The use of thulium laser in the treatment of UTUC was first published by Defidio et al. in 2011 . In their study they found recurrence-free survival to be non-inferior compared to holmium, but with the added benefit of increased precision with less bleeding and less mucosal perforation. The most recent study of the thulium laser in the treatment of UTUC comes from Musi et al. . In this study, 42 consecutive patients were enrolled for conservative management of UTUC with thulium laser. The study cohort most consisted of patients with low-grade disease, but regardless, eight (19%) patients had a recurrence and four (9.5%) underwent subsequent nephroureterectomy over a median follow-up period of 26.3 months. Because they experienced no progression or upstaging of disease with no major complications, the authors contend that thulium is a safe and effective minimally invasive option for the treatment of UTUC. The authors of the above study used 150 W and 200 W lasers on a power setting of 10–20 W, which they state has optimal vapocoagulative effects. Two hundred and seventy-two micrometers were used in cases requiring a flexible ureteroscope and 365 μm for rigid ureteroscopy. The authors started at the cranial end of the lesion and worked caudal, stating that this improves visibility. Finally, the authors recommend lowering the power setting to 5 W or increasing the distance between the fiber and the target to improve coagulation.

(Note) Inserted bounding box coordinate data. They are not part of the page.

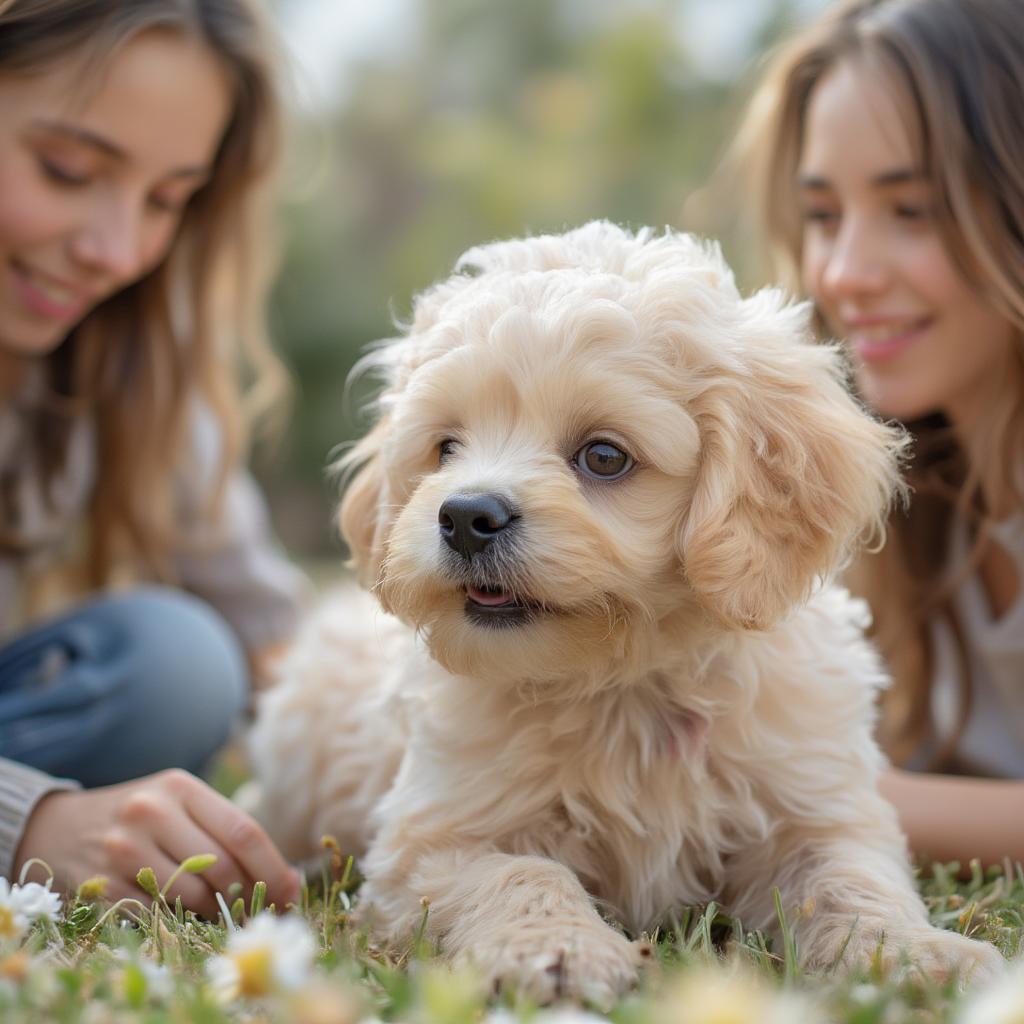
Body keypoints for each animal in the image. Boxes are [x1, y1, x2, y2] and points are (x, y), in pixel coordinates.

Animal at [251, 224, 1003, 999]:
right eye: (446, 447)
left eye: (604, 457)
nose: (463, 516)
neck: (625, 683)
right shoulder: (431, 842)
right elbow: (523, 872)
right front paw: (561, 951)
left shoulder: (817, 808)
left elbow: (849, 882)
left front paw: (913, 955)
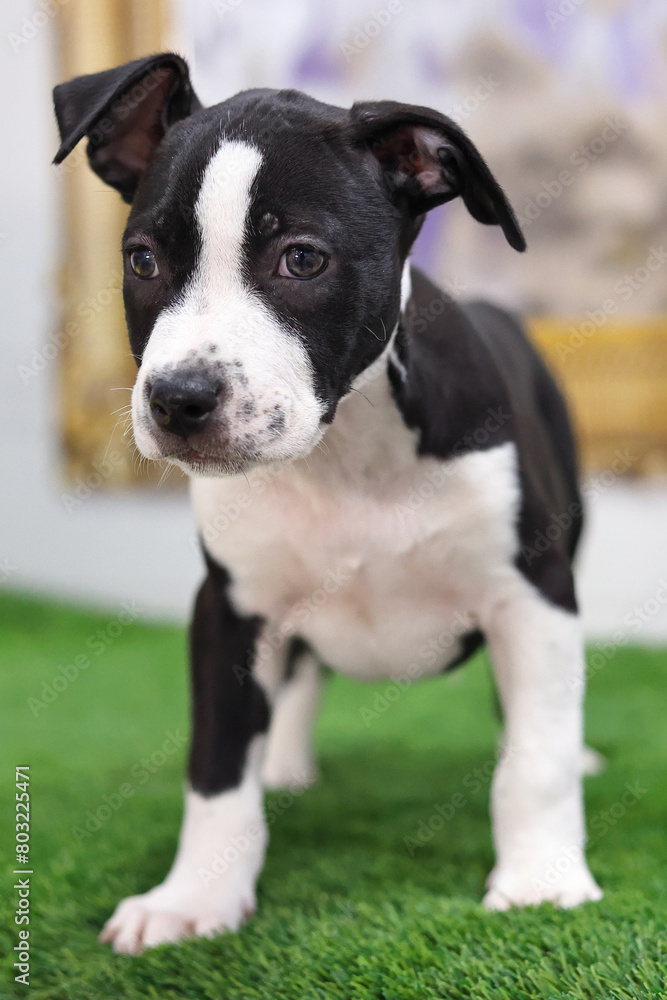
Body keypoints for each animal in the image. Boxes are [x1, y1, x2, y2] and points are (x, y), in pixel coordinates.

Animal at [54, 52, 604, 952]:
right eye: (142, 260)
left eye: (302, 260)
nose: (178, 399)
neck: (345, 450)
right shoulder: (229, 607)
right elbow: (216, 768)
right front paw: (193, 897)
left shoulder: (533, 593)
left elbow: (536, 757)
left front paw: (540, 881)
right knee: (299, 671)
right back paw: (281, 762)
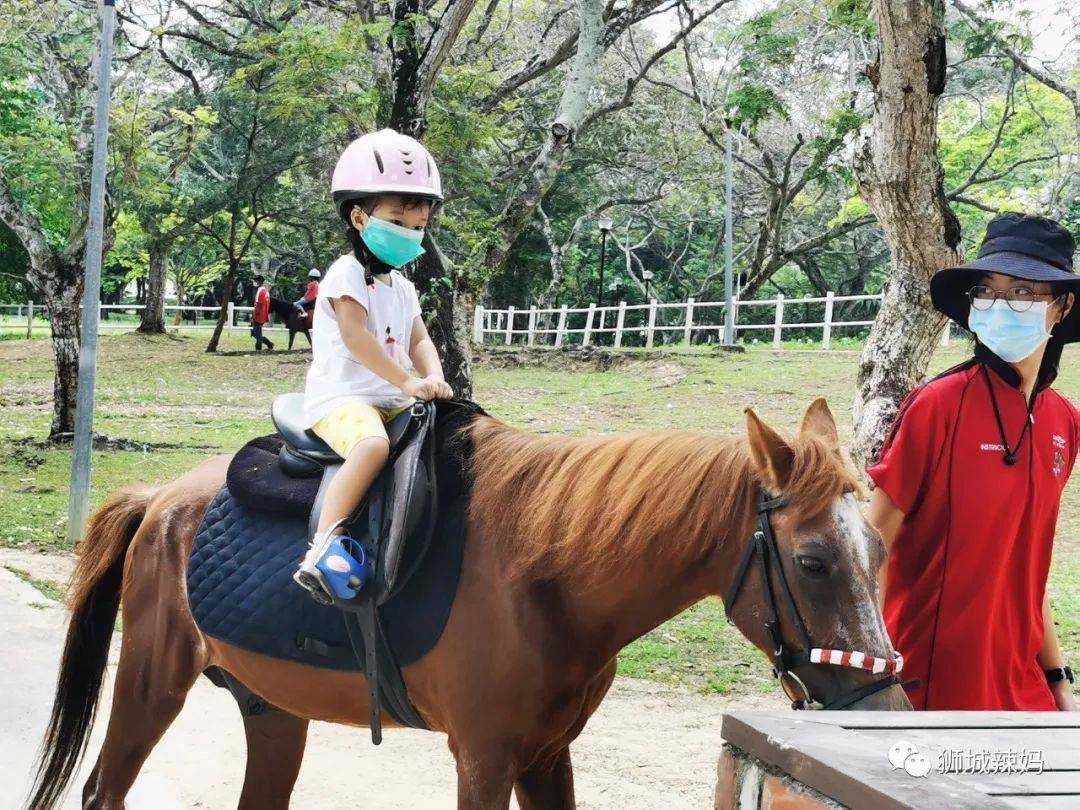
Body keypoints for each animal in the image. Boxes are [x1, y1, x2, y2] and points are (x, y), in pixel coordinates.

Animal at [28, 398, 910, 810]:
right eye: (813, 560)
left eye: (879, 548)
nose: (885, 709)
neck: (545, 575)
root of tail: (161, 498)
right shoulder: (483, 758)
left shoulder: (546, 756)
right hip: (150, 686)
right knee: (105, 791)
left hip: (272, 710)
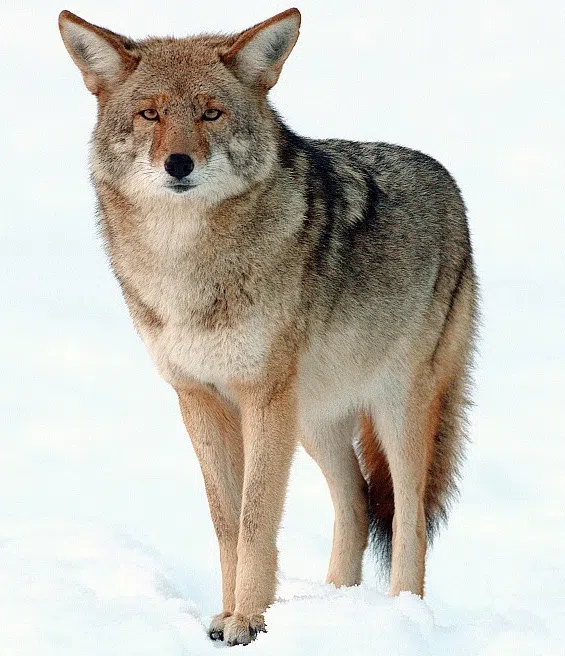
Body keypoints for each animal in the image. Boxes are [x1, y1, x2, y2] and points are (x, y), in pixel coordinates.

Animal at [58, 7, 477, 646]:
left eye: (211, 113)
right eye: (151, 113)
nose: (178, 164)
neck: (186, 266)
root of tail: (451, 187)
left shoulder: (262, 397)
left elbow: (256, 521)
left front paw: (249, 621)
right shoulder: (200, 399)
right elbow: (226, 522)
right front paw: (230, 614)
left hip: (393, 412)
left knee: (408, 520)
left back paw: (403, 616)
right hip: (312, 421)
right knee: (357, 502)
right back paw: (337, 605)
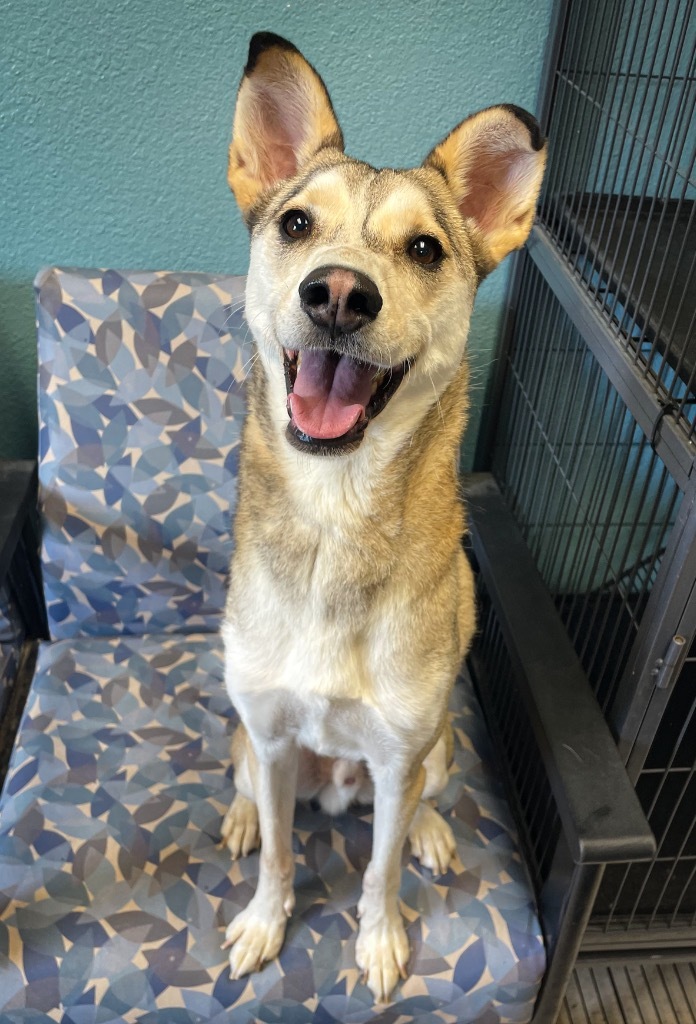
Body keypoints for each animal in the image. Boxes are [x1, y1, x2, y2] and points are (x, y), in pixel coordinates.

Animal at [220, 29, 544, 999]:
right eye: (297, 224)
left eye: (427, 248)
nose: (337, 294)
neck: (337, 518)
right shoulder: (271, 736)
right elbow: (282, 853)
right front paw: (265, 921)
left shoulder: (402, 755)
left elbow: (379, 867)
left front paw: (378, 938)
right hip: (251, 744)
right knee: (251, 793)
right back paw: (240, 817)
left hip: (433, 751)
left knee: (417, 809)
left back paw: (433, 833)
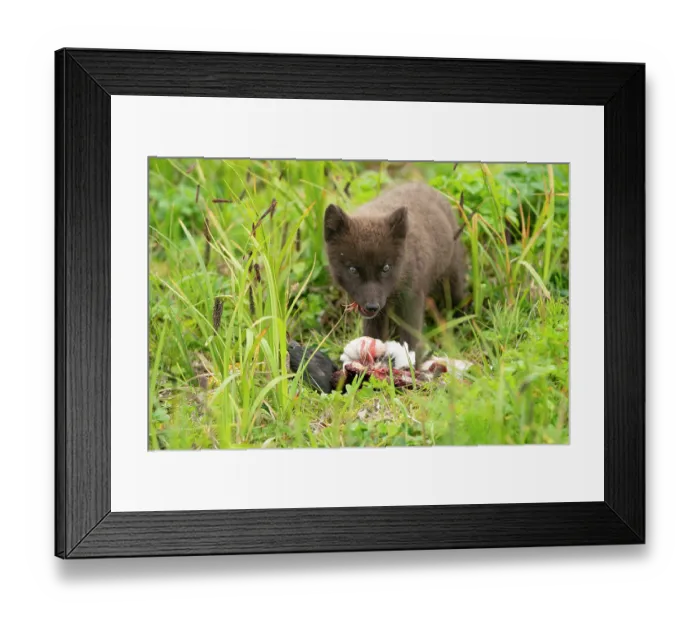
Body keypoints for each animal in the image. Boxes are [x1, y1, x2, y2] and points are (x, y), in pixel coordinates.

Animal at [323, 182, 466, 360]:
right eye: (353, 269)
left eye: (386, 268)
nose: (372, 306)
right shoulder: (377, 314)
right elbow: (373, 335)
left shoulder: (412, 298)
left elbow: (410, 340)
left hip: (452, 278)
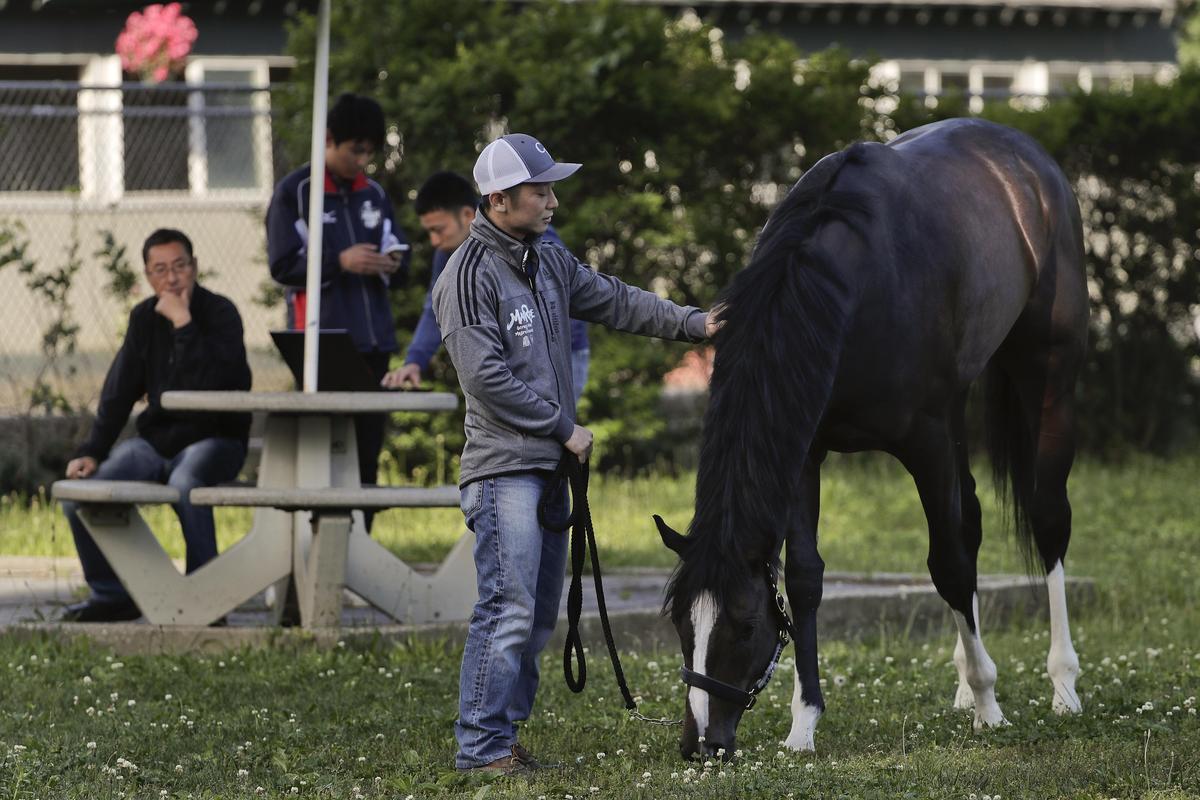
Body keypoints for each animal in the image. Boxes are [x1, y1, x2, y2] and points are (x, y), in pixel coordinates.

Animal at [654, 117, 1089, 760]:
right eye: (681, 623)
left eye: (746, 625)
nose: (700, 744)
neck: (852, 287)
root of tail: (1031, 160)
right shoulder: (804, 450)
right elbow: (806, 578)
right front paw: (803, 725)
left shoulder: (926, 441)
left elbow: (948, 564)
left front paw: (990, 705)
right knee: (972, 518)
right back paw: (966, 682)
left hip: (1047, 373)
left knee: (1046, 518)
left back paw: (1061, 685)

Similar to bladder cancer, the recurrence rate of UTUC is quite high and requires stringent follow-up. The true recurrence rate of UTUC is difficult to assess, particularly when managed endoscopically, largely because of the lack of currently available evidence, with most studies of endoscopically UTUC not going beyond 50 months of follow-up . Most recurrences happen within 2 years of initial treatment and can occur anywhere within the collecting system, with recurrence within the urinary bladder being the most common . Some authors believe that if followed indefinitely, all patients with UTUC who are treated endoscopically will have a recurrence . As such, it is important when selecting a patient for endoscopic management that he or she is reliable and understand the importance of close, rigorous follow-up.
Perform cystoscopy and CT urography at 3 and 6 months following KSS and then annually for 5 years for patients with low-risk tumors. In patients with high-risk tumors, they add urine cytology to the follow-up regimen at the above-noted intervals.